Trump ‘s Latest Move to Open Arctic Refuge to Drilling - Selin Kumbaracı


Last week, the Trump administration took another step in opening up formerly protected parts of the Arctic, in the Arctic National Wildlife Refuge, to drilling for oil and natural gas. On November 17th, the Bureau of Land Management (BLM) began the process of allowing oil and gas companies to pick which areas should be auctioned off in the Refuge, formally referred to as a “call for nominations.”

Though President Trump’s close relationship with the oil and gas industry is no secret, it is the timing that is drawing much attention. Since the call for nominations is open to submissions for 30 days, followed by another 30-day notice of sale before the actual sale, the BLM could begin auctioning off the land just a few days before January 20th, which is when the term of the current President would end.

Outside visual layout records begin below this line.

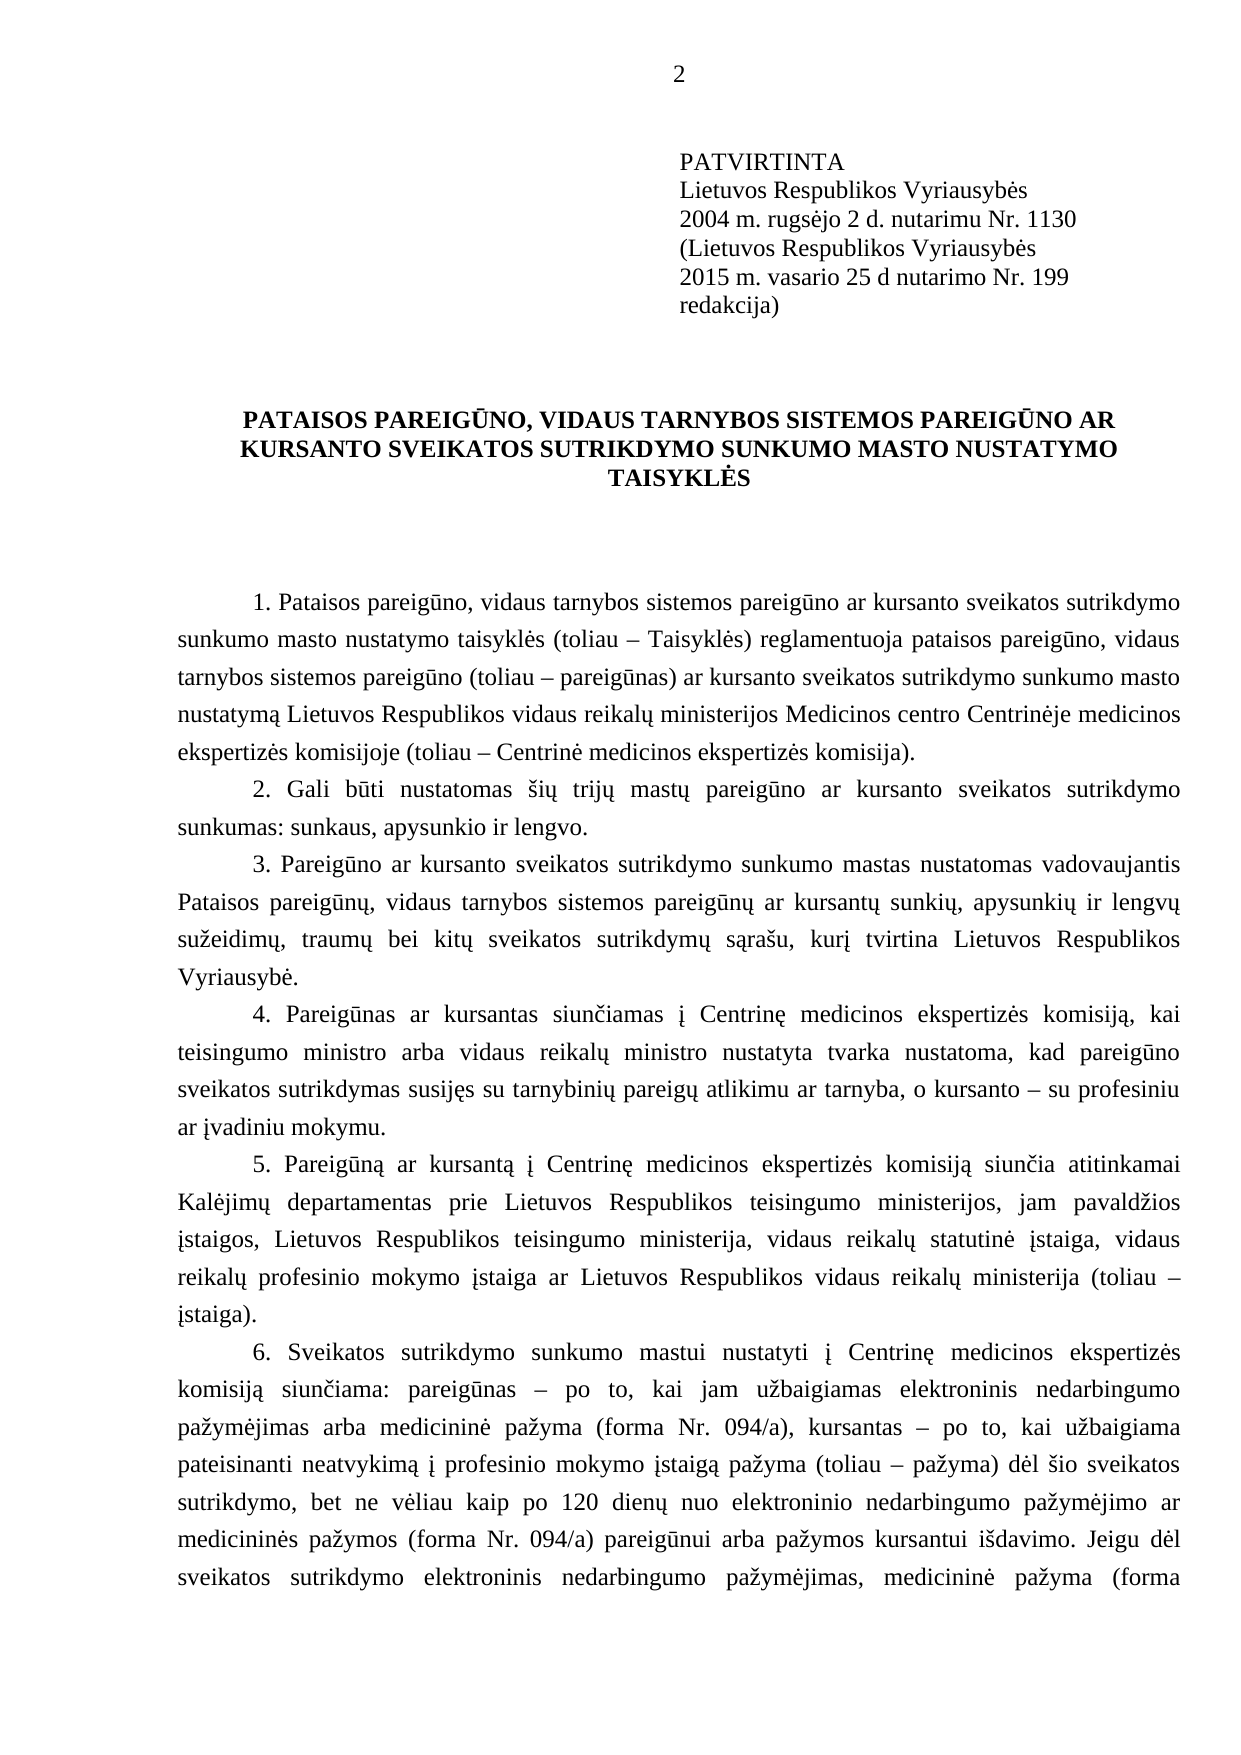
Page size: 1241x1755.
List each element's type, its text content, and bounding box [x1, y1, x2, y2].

text PATAISOS PAREIGŪNO, VIDAUS TARNYBOS SISTEMOS PAREIGŪNO AR KURSANTO SVEIKATOS SUTRIKDYMO SUNKUMO MASTO NUSTATYMO TAISYKLĖS [177, 406, 1181, 492]
text 3. Pareigūno ar kursanto sveikatos sutrikdymo sunkumo mastas nustatomas vadovaujantis Pataisos pareigūnų, vidaus tarnybos sistemos pareigūnų ar kursantų sunkių, apysunkių ir lengvų sužeidimų, traumų bei kitų sveikatos sutrikdymų sąrašu, kurį tvirtina Lietuvos Respublikos Vyriausybė. [177, 841, 1181, 991]
text 6. Sveikatos sutrikdymo sunkumo mastui nustatyti į Centrinę medicinos ekspertizės komisiją siunčiama: pareigūnas – po to, kai jam užbaigiamas elektroninis nedarbingumo pažymėjimas arba medicininė pažyma (forma Nr. 094/a), kursantas – po to, kai užbaigiama pateisinanti neatvykimą į profesinio mokymo įstaigą pažyma (toliau – pažyma) dėl šio sveikatos sutrikdymo, bet ne vėliau kaip po 120 dienų nuo elektroninio nedarbingumo pažymėjimo ar medicininės pažymos (forma Nr. 094/a) pareigūnui arba pažymos kursantui išdavimo. Jeigu dėl sveikatos sutrikdymo elektroninis nedarbingumo pažymėjimas, medicininė pažyma (forma [177, 1328, 1181, 1591]
text 4. Pareigūnas ar kursantas siunčiamas į Centrinę medicinos ekspertizės komisiją, kai teisingumo ministro arba vidaus reikalų ministro nustatyta tvarka nustatoma, kad pareigūno sveikatos sutrikdymas susijęs su tarnybinių pareigų atlikimu ar tarnyba, o kursanto – su profesiniu ar įvadiniu mokymu. [177, 991, 1181, 1141]
text 2. Gali būti nustatomas šių trijų mastų pareigūno ar kursanto sveikatos sutrikdymo sunkumas: sunkaus, apysunkio ir lengvo. [177, 766, 1181, 841]
text 5. Pareigūną ar kursantą į Centrinę medicinos ekspertizės komisiją siunčia atitinkamai Kalėjimų departamentas prie Lietuvos Respublikos teisingumo ministerijos, jam pavaldžios įstaigos, Lietuvos Respublikos teisingumo ministerija, vidaus reikalų statutinė įstaiga, vidaus reikalų profesinio mokymo įstaiga ar Lietuvos Respublikos vidaus reikalų ministerija (toliau – įstaiga). [177, 1141, 1181, 1328]
text PATVIRTINTA Lietuvos Respublikos Vyriausybės 2004 m. rugsėjo 2 d. nutarimu Nr. 1130 (Lietuvos Respublikos Vyriausybės 2015 m. vasario 25 d nutarimo Nr. 199 redakcija) [679, 147, 1181, 319]
text 1. Pataisos pareigūno, vidaus tarnybos sistemos pareigūno ar kursanto sveikatos sutrikdymo sunkumo masto nustatymo taisyklės (toliau – Taisyklės) reglamentuoja pataisos pareigūno, vidaus tarnybos sistemos pareigūno (toliau – pareigūnas) ar kursanto sveikatos sutrikdymo sunkumo masto nustatymą Lietuvos Respublikos vidaus reikalų ministerijos Medicinos centro Centrinėje medicinos ekspertizės komisijoje (toliau – Centrinė medicinos ekspertizės komisija). [177, 578, 1181, 766]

Indeed, given that it seems increasingly likely that Joe Biden will be inaugurated as the 46th President of the United States, Trump is facing a tight schedule to follow through with the promises he made to the oil and gas industry when he took office.

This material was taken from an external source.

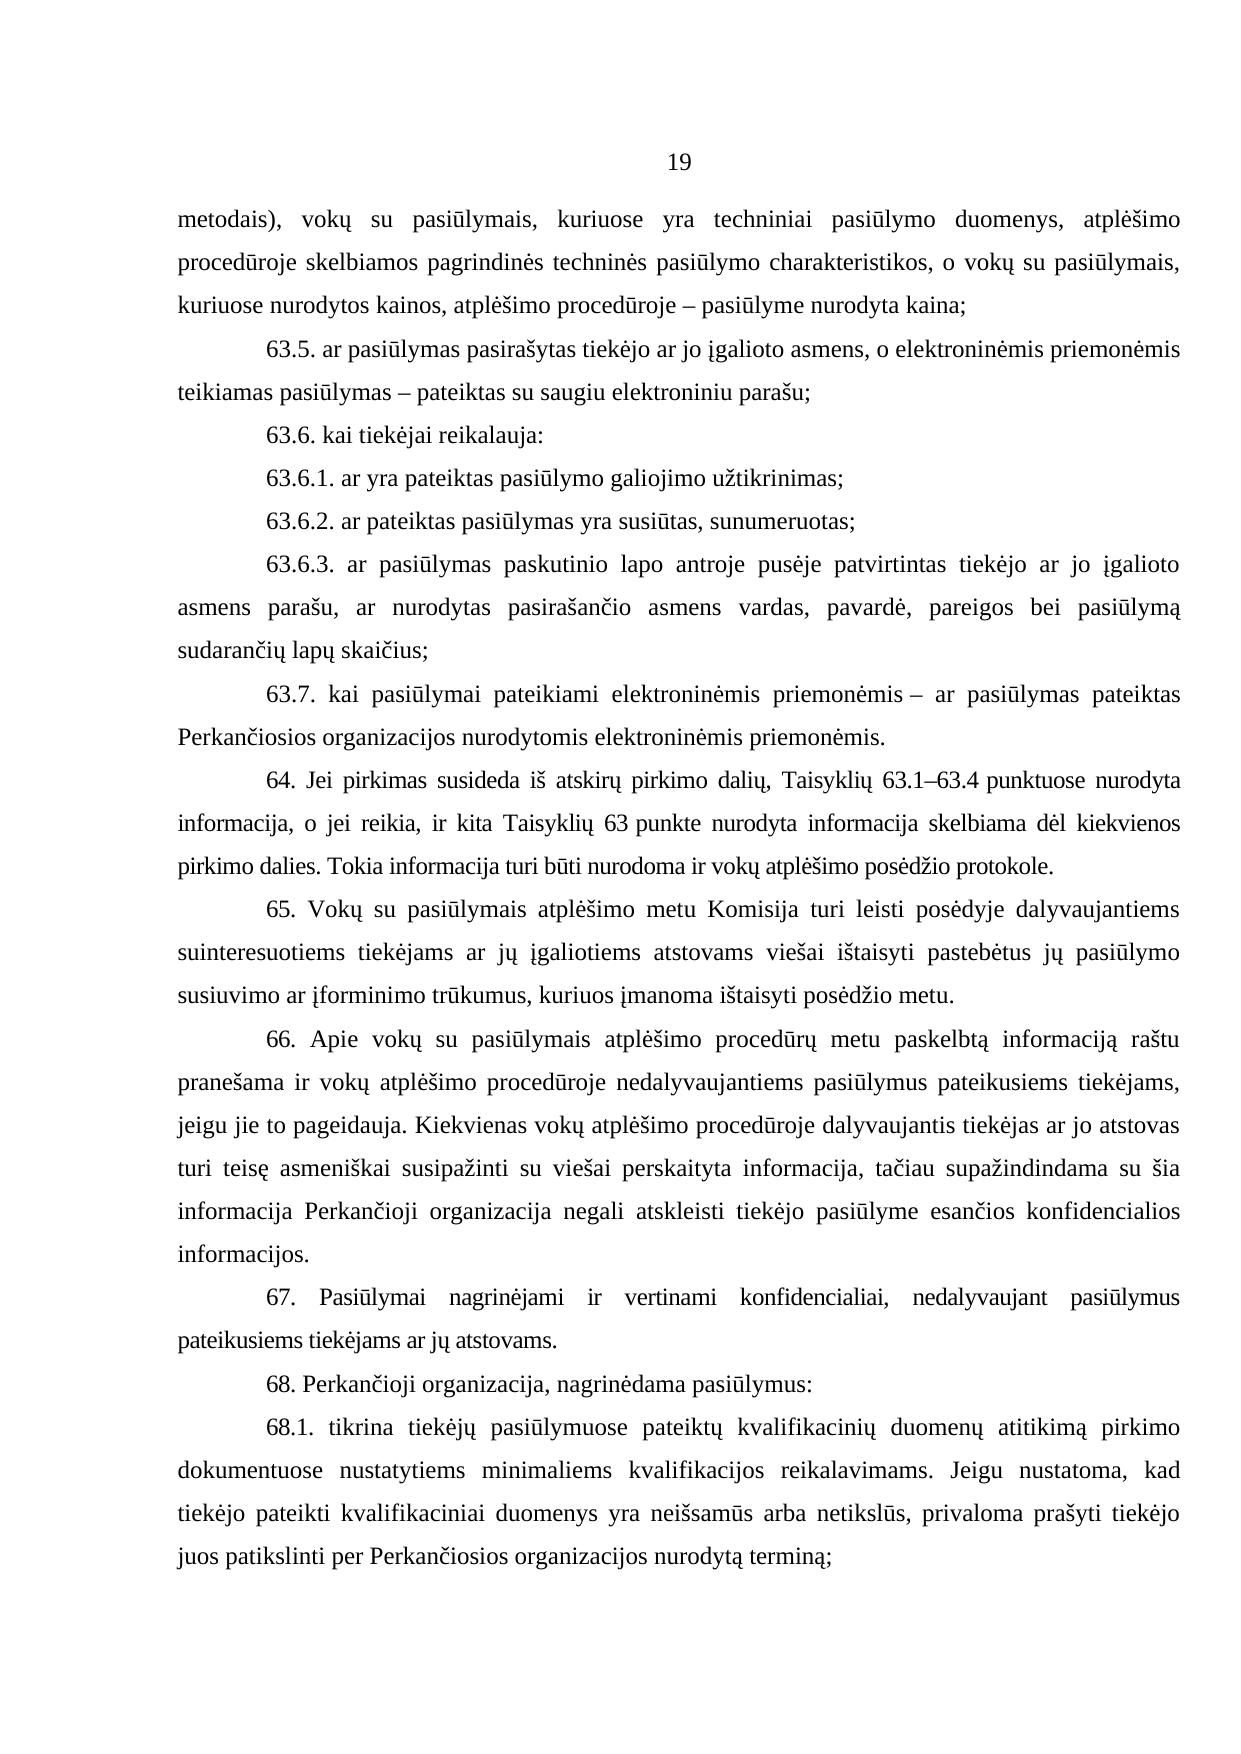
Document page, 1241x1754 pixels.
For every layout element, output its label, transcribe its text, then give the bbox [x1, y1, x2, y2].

The Arctic National Wildlife Refuge has been a contentious area since the 1980s but was opened to oil development through a 2017 tax bill. This bill requires one lease sale by 2021 and at least a total of two by 2027. The proponents of opening up the Refuge to development, or drilling, argue that it is long overdue and an important step for American ‘energy independence’. Its opponents point out environmental concerns regarding the impacts of drilling both on the local ecosystems as well as more broadly on climate change.

While certain areas of the Refuge have now been opened to drilling in theory, it remains to be seen whether oil and gas companies will actually wish to pursue such activities in the region. The issue of environmental concerns could especially pose a problem for bigger companies that have much more public name recognition and could face public backlash, especially as many are trying to establish a new and more sustainability-focused image. Though the risk of facing even more legal action over environmental concerns may put off a number of companies, it is not the only obstacle in the way of actual drilling to take place.

Indeed, drilling in an environment as remote as the Refuge, where infrastructure and roads have purposefully not been constructed, comes with quite a hefty price tag. These expenses may perhaps have been seen as worth it when oil prices were high, but with the current prices at a historic low, it becomes even more difficult to justify investing in such expensive projects, especially when cheaper alternatives are present, for instance in West Texas.

There is the additional challenge of approximately two dozen major banks, including Goldman Sachs, JPMorgan Chase, Citigroup, Morgan Stanley, and Wells Fargo, having said that they will no longer provide funding for fossil fuel development in the Arctic Refuge.

Last, but certainly not least, there is the looming change in administration that is looking more and more likely by the day. With Biden having campaigned on protecting such lands from drilling and promising to “permanently protect” the Refuge, it would not be difficult to assume that this could add on to the aforementioned challenges to make the prospect of drilling in the Refuge less appealing than one might initially think.

Nonetheless, though Biden has taken a firm stance against drilling in the area, what he can actually do will change depending on how far the process of issuing leases has progressed by the time he takes office on January 20th. According to Erik Grafe, a lawyer with the non-profit Earthjustice, if the auction takes place by January 17th but there has not been any actual issuing of leases, the Biden administration may be able to simply not issue them. However, it becomes more difficult to take back the leases if they are actually issued by the Trump administration, though according to Grafe, “the Biden administration could seek to withdraw the leases if it concludes they were unlawfully issued or pose too great a threat to the environment.”

In either scenario though, Biden would run into the issue of the federal law necessitating at the very least one lease sale by the end of 2021. Nonetheless, the new administration could make the process of obtaining the necessary permits difficult and time-consuming enough that, especially in combination with the aforementioned challenges, the companies involved would themselves come to the conclusion that the effort is not worth it.

It remains to be seen how this latest move by the Trump administration will play out in the long-term and how exactly Biden will react if he is indeed the one sworn into office on January 20th.